What the task requires — Below are lines of data; restate word for word those running from the line containing "464 1179 7520" to the line containing "855 489 0.21", inclusive, and no others.
################
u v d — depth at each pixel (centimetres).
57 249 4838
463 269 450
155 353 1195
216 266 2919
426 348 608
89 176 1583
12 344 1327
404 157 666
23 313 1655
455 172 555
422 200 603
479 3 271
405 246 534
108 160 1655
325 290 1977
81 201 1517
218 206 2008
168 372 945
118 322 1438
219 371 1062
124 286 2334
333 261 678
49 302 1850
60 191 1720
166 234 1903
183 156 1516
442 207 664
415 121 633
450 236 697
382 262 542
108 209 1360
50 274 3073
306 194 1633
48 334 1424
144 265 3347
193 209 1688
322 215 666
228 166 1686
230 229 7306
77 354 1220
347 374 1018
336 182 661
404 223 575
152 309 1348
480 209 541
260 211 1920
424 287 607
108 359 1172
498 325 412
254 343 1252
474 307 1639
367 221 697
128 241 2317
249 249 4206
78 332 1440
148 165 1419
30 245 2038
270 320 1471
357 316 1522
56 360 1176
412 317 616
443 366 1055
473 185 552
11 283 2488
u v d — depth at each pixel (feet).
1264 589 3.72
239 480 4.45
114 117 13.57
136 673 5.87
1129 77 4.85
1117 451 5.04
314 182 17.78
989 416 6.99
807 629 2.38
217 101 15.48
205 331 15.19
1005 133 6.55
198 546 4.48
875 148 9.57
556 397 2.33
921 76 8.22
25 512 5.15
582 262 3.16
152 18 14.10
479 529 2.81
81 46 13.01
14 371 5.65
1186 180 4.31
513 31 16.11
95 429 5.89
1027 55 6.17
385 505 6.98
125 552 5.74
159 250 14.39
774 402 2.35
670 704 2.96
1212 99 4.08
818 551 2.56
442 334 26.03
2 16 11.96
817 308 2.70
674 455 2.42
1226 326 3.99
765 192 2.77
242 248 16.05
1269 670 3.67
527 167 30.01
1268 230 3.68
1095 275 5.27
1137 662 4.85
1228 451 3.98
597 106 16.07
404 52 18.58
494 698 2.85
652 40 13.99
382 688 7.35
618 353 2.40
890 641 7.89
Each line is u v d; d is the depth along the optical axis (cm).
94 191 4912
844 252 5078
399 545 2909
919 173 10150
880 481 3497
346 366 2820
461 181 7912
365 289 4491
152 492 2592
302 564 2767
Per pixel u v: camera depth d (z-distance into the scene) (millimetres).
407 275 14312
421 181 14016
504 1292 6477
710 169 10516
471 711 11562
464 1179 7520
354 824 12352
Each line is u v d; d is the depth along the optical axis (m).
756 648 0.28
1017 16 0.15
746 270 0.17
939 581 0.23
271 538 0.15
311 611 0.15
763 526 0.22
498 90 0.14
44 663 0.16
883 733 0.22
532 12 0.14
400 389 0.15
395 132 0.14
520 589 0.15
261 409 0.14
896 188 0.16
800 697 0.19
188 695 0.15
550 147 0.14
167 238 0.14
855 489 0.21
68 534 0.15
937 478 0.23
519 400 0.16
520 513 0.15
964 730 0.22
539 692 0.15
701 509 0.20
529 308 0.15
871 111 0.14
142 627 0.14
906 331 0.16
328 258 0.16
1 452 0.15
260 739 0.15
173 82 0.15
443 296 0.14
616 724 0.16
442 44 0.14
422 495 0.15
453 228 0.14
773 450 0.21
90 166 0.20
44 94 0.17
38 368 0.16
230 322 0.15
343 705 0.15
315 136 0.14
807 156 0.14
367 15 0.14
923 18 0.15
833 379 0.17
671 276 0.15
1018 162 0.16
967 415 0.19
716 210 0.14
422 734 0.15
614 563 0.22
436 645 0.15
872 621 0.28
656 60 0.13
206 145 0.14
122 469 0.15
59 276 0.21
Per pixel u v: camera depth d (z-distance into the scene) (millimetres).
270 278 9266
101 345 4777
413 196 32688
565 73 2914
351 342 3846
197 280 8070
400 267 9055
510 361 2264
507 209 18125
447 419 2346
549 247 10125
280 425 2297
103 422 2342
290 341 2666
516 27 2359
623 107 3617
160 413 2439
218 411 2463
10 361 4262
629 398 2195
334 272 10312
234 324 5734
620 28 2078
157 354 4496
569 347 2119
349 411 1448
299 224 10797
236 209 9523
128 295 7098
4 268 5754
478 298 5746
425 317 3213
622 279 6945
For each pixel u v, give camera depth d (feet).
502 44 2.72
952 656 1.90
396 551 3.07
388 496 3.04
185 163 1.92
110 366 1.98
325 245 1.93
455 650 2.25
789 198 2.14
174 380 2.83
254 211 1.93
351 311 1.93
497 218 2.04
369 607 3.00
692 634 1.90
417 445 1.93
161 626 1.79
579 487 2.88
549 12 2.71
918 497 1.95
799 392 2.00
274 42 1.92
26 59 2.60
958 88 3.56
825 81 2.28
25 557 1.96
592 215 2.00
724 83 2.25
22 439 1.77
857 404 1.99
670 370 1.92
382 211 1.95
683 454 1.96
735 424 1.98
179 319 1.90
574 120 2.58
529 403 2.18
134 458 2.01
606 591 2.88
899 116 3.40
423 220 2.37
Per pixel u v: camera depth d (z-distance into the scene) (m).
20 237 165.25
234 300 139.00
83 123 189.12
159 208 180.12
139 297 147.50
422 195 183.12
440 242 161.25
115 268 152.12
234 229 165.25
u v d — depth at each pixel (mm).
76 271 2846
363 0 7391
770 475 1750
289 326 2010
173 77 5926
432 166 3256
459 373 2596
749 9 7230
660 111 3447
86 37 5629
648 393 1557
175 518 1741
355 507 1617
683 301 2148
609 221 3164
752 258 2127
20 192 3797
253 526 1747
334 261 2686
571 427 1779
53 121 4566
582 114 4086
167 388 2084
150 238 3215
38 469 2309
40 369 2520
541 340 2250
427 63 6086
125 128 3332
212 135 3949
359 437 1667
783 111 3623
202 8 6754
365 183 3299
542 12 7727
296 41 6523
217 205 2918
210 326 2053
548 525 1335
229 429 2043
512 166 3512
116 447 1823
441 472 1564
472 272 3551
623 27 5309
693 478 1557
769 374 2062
################
Answer to this problem —
464 1179 7520
354 824 12352
Each line is u v d; d is the depth along the optical axis (m).
756 648 0.28
1017 16 0.15
746 270 0.17
939 581 0.23
271 538 0.15
311 611 0.15
763 526 0.22
498 90 0.14
44 663 0.16
883 733 0.22
532 12 0.14
400 389 0.15
395 132 0.14
520 589 0.15
261 409 0.14
896 188 0.16
800 697 0.19
188 695 0.15
550 147 0.14
167 238 0.14
855 489 0.21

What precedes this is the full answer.